#### Exercise requirements:
a. Retype the stretch from "While an improvement" through "in last season." in the passage on Argentina's wheat exports.
b. Render this sentence from the passage on Argentina's wheat exports in Spanish: "Their annual output averaged 15.0m tonnes in the decade before drought set in last season."
c. Answer these from the passage on Argentina's wheat exports:
(i) How large was last year's harvest?
(ii) What is the long-term average for exports per year?
(iii) In which year did exports hit 3.7m tonnes?

#### Passage shown:
The damage caused by drought to grain growing areas has left Argentina on course for its lowest wheat exports for more than 20 years, the US has warned.

The revival in Argentina’s wheat crop will be much lower in 2009-10 than had been hoped, the US Department of Agriculture said, slicing to 9.5m tonnes from 11m tonnes its production forecast.
 
While an improvement on last year’s 8.4m-tonne harvest, the new forecast level implies that Argentina’s wheat growers will continue to punch well below their historical weight.
 
Their annual output averaged 15.0m tonnes in the decade before drought set in last season.
 
Effect on trade
The effect of a second successive weak harvest on trade would be to cut exports even further below the long-term average of 10m tonnes a year.
 
Without the large carryover stocks which helped maintain shipments at 5.5m tonnes in 2008-09, Argentine wheat exports will fall to 4.0m in 2009-10, the USDA said, cutting 1.5m tonnes from its previous forecast.
 
Exports have not been lower since 1988, when they hit 3.7m tonnes. They were also at 4.0m tonnes in 1989, official US data shows.

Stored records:
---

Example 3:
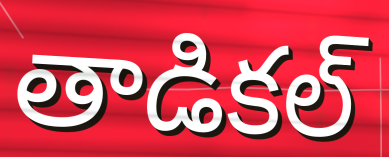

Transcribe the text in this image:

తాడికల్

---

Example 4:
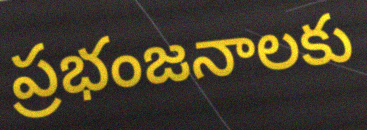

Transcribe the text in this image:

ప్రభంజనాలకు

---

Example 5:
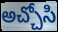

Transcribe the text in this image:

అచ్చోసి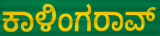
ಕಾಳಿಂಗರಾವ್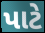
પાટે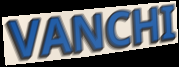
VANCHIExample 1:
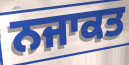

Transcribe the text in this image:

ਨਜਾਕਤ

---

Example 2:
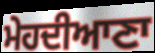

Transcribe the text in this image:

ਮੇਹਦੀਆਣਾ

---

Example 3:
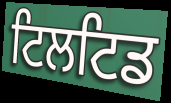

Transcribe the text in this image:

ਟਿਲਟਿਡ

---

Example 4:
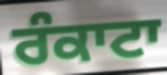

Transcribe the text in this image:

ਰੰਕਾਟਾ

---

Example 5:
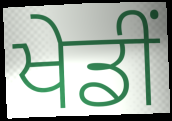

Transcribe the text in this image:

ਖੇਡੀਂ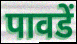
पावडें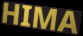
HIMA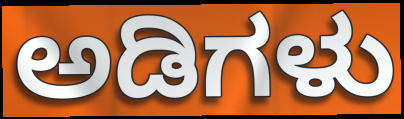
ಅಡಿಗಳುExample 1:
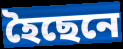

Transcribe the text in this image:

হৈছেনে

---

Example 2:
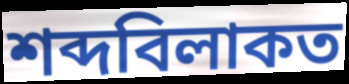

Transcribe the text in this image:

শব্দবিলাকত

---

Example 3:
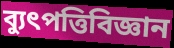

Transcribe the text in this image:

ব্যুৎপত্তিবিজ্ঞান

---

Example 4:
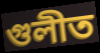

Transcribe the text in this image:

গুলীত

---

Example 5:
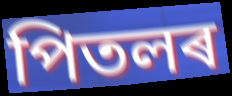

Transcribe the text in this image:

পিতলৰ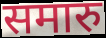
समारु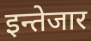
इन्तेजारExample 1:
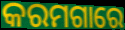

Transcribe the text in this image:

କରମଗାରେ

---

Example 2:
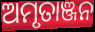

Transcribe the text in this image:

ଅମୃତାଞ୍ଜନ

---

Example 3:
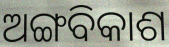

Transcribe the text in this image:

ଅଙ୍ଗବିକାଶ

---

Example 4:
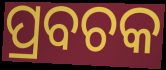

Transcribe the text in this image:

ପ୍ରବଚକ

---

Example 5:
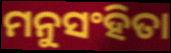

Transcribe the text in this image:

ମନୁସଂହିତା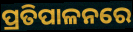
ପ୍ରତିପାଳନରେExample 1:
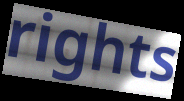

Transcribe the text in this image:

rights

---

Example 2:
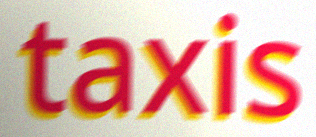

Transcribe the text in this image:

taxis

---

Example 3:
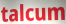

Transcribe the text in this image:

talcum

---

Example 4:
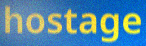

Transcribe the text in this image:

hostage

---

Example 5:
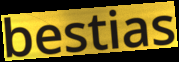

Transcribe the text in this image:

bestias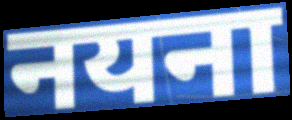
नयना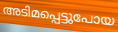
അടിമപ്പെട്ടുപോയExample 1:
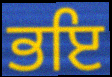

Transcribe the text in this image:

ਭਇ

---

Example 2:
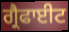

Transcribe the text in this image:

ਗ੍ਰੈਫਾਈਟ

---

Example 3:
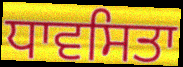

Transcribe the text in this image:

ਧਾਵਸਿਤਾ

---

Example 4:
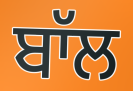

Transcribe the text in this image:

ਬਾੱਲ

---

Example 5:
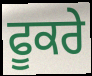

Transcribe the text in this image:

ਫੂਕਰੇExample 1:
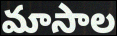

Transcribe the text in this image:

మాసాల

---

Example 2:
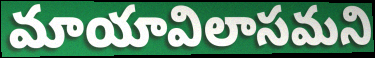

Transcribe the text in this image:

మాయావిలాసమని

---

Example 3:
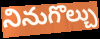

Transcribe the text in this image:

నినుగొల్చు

#### Outputs in order:
a.
While an improvement on last year’s 8.4m-tonne harvest, the new forecast level implies that Argentina’s wheat growers will continue to punch well below their historical weight.
 
Their annual output averaged 15.0m tonnes in the decade before drought set in last season.

b. Su producción anual promedió 15,0 millones de toneladas en la década anterior a que la sequía se instalara la temporada pasada.

c.
(i) 8.4m tonnes
(ii) 10m tonnes
(iii) 1988